Nine thousand consumers were surveyed in Australia, Benelux, France, Germany, Russia, UAE, Saudi Arabia, India, Japan, United Kingdom, and United States, with respondents claiming 70 per cent of the responsibility for protecting and securing customer data lies with companies and only 30 per cent of the responsibility with themselves.
Yet, less than a third (29 per cent) consumers believe companies are taking protection of their personal data very seriously. This comes as consumers are becoming increasingly fearful of their data being stolen, with 58 per cent believing it will happen to them in the future. More than 4.8 billion data records have been exposed since 2013 with identity theft being the leading type of data breach accounting for 64 per cent of all data breaches.
Despite becoming more aware of the threats posed to them online, only one in ten (11 per cent) believe there are no apps or websites out there that pose the greatest risk to them and consumers are not changing behavior as a result:
- 80 per cent use social media, despite 59 per cent believing these networks pose a great risk
- 87 per cent use online or mobile banking, with 34 per cent believing they leave them vulnerable to cybercriminals
- Consumers are also more likely to shop online during busy commercial periods such as Black Friday and Christmas (two per cent increase online versus –two per cent decrease in store), despite 21 per cent admitting the threat of cybercrime increases a lot during these periods
Nearly six in ten consumers believe they will be a victim of a breach at some point, and organisations need to be prepared for the loss of business such incidents may cause. The majority of consumers who currently use the following, say they would stop using a retailer (60 per cent), bank (58 per cent) or social media site (56 per cent) if it suffered a breach, while 66 per cent say they would be unlikely to do business with an organization that experienced a breach where their financial and sensitive information was stolen.
The study found that fraudulent use of financial information has affected 21 per cent of consumers, with others experiencing fraudulent use of their personal details (15 per cent) and identity theft (14 per cent).

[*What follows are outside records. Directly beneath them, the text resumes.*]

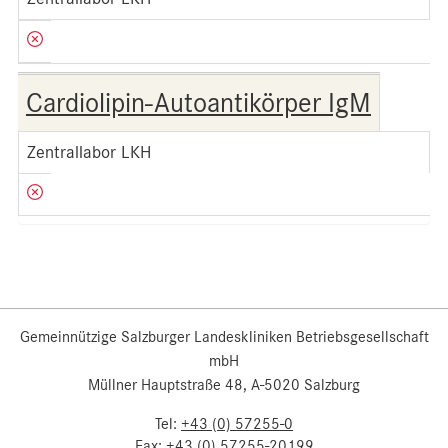
Cardiolipin-Autoantikörper IgM
Zentrallabor LKH
Gemeinnützige Salzburger Landeskliniken Betriebsgesellschaft
mbH
Müllner Hauptstraße 48, A-5020 Salzburg
Tel:
+43 (0) 57255-0
Fax:
+43 (0) 57255-20199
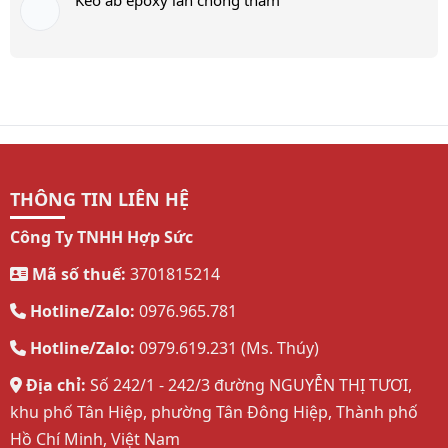
THÔNG TIN LIÊN HỆ
Công Ty TNHH Hợp Sức
Mã số thuế:
3701815214
Hotline/Zalo:
0976.965.781
Hotline/Zalo:
0979.619.231 (Ms. Thúy)
Địa chỉ:
Số 242/1 - 242/3 đường NGUYỄN THỊ TƯƠI,
khu phố Tân Hiệp, phường Tân Đông Hiệp, Thành phố
Hồ Chí Minh, Việt Nam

More than a third (36 per cent) of those who have been a victim of a breach attribute this to a fraudulent website. Clicking a bad link (34 per cent) and phishing (33 per cent) were the next highest methods consumers were caught by. In keeping with the theme of putting the blame at the organisation’s hands, over a quarter (27 per cent) attributed the breach to a failure of the company’s data security solutions
The lack of consumer confidence could be due to the lack of strong security measures being implemented by businesses. Within online banking, passwords are still the most common authentication methods – used by 84 per cent for online and 82 per cent for mobile banking, and more advanced transaction security the next highest for both (50 per cent and 48 per cent respectively). Solutions like two-factor authentication (43 per cent online and 42 per cent mobile) and data encryption (31 per cent online and 27 per cent mobile) trail behind.
Similar results can be seen in both the retail space, with only 25 per cent of respondents that use online retail accounts claiming two-factor authentication is used on all their apps and websites, and in social media, with only 21 per cent using the authentication for all platforms. Only 16 per cent of all respondents admitted to having a complete understanding of what data encryption is and does.